Line by line, print the records exactly.

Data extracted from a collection
╔══
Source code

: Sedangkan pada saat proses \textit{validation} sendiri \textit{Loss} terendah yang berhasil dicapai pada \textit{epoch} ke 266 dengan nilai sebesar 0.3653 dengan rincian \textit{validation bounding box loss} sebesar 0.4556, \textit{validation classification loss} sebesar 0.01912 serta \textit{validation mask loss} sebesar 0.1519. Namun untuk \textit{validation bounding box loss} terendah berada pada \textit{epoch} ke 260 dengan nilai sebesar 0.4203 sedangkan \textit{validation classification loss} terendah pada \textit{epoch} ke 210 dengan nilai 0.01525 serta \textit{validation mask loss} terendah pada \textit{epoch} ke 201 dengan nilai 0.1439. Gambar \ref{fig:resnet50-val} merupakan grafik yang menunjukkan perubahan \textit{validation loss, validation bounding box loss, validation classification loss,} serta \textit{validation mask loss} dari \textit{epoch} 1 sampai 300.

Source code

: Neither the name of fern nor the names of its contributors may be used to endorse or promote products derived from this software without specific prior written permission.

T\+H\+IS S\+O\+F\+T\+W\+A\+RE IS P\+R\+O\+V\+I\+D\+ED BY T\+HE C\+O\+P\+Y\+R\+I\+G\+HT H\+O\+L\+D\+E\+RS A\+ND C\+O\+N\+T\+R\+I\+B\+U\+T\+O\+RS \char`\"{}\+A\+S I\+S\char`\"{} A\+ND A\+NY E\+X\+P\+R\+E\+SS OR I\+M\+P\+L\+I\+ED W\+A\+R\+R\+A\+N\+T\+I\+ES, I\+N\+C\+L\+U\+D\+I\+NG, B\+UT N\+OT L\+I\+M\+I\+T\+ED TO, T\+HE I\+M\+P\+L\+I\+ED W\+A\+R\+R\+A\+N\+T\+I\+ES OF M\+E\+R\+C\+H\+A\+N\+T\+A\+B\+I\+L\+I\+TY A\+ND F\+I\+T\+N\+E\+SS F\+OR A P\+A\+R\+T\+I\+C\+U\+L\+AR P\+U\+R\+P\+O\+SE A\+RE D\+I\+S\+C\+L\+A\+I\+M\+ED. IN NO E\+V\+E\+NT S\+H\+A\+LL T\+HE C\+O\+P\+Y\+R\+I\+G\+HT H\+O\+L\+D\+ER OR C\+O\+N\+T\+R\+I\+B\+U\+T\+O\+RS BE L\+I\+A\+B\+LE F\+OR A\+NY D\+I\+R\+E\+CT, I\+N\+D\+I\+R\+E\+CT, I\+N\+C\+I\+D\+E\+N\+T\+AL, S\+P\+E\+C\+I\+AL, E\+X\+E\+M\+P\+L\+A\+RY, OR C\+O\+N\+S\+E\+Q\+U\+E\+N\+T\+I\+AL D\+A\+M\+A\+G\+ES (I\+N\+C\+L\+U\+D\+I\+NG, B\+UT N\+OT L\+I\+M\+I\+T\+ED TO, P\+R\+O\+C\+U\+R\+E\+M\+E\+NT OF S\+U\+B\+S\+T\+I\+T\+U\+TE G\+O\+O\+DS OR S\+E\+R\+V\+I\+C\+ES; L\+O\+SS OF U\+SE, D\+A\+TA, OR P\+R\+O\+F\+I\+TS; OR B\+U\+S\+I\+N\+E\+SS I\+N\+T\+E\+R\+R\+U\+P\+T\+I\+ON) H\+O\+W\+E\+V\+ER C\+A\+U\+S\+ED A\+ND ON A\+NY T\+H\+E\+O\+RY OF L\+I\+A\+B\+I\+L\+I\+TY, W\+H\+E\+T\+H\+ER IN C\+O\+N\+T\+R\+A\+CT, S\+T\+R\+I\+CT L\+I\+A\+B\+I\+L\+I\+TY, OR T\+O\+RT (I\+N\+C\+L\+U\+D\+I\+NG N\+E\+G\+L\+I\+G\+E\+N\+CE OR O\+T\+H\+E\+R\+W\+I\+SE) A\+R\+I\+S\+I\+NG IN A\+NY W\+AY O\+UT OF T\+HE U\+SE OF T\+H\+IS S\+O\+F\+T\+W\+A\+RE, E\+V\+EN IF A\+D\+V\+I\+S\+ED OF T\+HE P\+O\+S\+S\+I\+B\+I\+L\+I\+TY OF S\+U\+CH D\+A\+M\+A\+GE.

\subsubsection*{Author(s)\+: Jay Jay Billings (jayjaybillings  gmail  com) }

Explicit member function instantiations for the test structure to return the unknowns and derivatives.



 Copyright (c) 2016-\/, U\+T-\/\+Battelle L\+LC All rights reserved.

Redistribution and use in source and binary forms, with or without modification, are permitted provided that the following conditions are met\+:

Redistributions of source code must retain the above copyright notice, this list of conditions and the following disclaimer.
╚══
Result:
Source code

: Sedangkan pada saat proses \textit{validation} sendiri \textit{Loss} terendah yang berhasil dicapai pada \textit{epoch} ke 266 dengan nilai sebesar 0.3653 dengan rincian \textit{validation bounding box loss} sebesar 0.4556, \textit{validation classification loss} sebesar 0.01912 serta \textit{validation mask loss} sebesar 0.1519. Namun untuk \textit{validation bounding box loss} terendah berada pada \textit{epoch} ke 260 dengan nilai sebesar 0.4203 sedangkan \textit{validation classification loss} terendah pada \textit{epoch} ke 210 dengan nilai 0.01525 serta \textit{validation mask loss} terendah pada \textit{epoch} ke 201 dengan nilai 0.1439. Gambar \ref{fig:resnet50-val} merupakan grafik yang menunjukkan perubahan \textit{validation loss, validation bounding box loss, validation classification loss,} serta \textit{validation mask loss} dari \textit{epoch} 1 sampai 300.

Source code

: Neither the name of fern nor the names of its contributors may be used to endorse or promote products derived from this software without specific prior written permission.

T\+H\+IS S\+O\+F\+T\+W\+A\+RE IS P\+R\+O\+V\+I\+D\+ED BY T\+HE C\+O\+P\+Y\+R\+I\+G\+HT H\+O\+L\+D\+E\+RS A\+ND C\+O\+N\+T\+R\+I\+B\+U\+T\+O\+RS \char`\"{}\+A\+S I\+S\char`\"{} A\+ND A\+NY E\+X\+P\+R\+E\+SS OR I\+M\+P\+L\+I\+ED W\+A\+R\+R\+A\+N\+T\+I\+ES, I\+N\+C\+L\+U\+D\+I\+NG, B\+UT N\+OT L\+I\+M\+I\+T\+ED TO, T\+HE I\+M\+P\+L\+I\+ED W\+A\+R\+R\+A\+N\+T\+I\+ES OF M\+E\+R\+C\+H\+A\+N\+T\+A\+B\+I\+L\+I\+TY A\+ND F\+I\+T\+N\+E\+SS F\+OR A P\+A\+R\+T\+I\+C\+U\+L\+AR P\+U\+R\+P\+O\+SE A\+RE D\+I\+S\+C\+L\+A\+I\+M\+ED. IN NO E\+V\+E\+NT S\+H\+A\+LL T\+HE C\+O\+P\+Y\+R\+I\+G\+HT H\+O\+L\+D\+ER OR C\+O\+N\+T\+R\+I\+B\+U\+T\+O\+RS BE L\+I\+A\+B\+LE F\+OR A\+NY D\+I\+R\+E\+CT, I\+N\+D\+I\+R\+E\+CT, I\+N\+C\+I\+D\+E\+N\+T\+AL, S\+P\+E\+C\+I\+AL, E\+X\+E\+M\+P\+L\+A\+RY, OR C\+O\+N\+S\+E\+Q\+U\+E\+N\+T\+I\+AL D\+A\+M\+A\+G\+ES (I\+N\+C\+L\+U\+D\+I\+NG, B\+UT N\+OT L\+I\+M\+I\+T\+ED TO, P\+R\+O\+C\+U\+R\+E\+M\+E\+NT OF S\+U\+B\+S\+T\+I\+T\+U\+TE G\+O\+O\+DS OR S\+E\+R\+V\+I\+C\+ES; L\+O\+SS OF U\+SE, D\+A\+TA, OR P\+R\+O\+F\+I\+TS; OR B\+U\+S\+I\+N\+E\+SS I\+N\+T\+E\+R\+R\+U\+P\+T\+I\+ON) H\+O\+W\+E\+V\+ER C\+A\+U\+S\+ED A\+ND ON A\+NY T\+H\+E\+O\+RY OF L\+I\+A\+B\+I\+L\+I\+TY, W\+H\+E\+T\+H\+ER IN C\+O\+N\+T\+R\+A\+CT, S\+T\+R\+I\+CT L\+I\+A\+B\+I\+L\+I\+TY, OR T\+O\+RT (I\+N\+C\+L\+U\+D\+I\+NG N\+E\+G\+L\+I\+G\+E\+N\+CE OR O\+T\+H\+E\+R\+W\+I\+SE) A\+R\+I\+S\+I\+NG IN A\+NY W\+AY O\+UT OF T\+HE U\+SE OF T\+H\+IS S\+O\+F\+T\+W\+A\+RE, E\+V\+EN IF A\+D\+V\+I\+S\+ED OF T\+HE P\+O\+S\+S\+I\+B\+I\+L\+I\+TY OF S\+U\+CH D\+A\+M\+A\+GE.

\subsubsection*{Author(s)\+: Jay Jay Billings (jayjaybillings  gmail  com) }

Explicit member function instantiations for the test structure to return the unknowns and derivatives.



 Copyright (c) 2016-\/, U\+T-\/\+Battelle L\+LC All rights reserved.

Redistribution and use in source and binary forms, with or without modification, are permitted provided that the following conditions are met\+:

Redistributions of source code must retain the above copyright notice, this list of conditions and the following disclaimer.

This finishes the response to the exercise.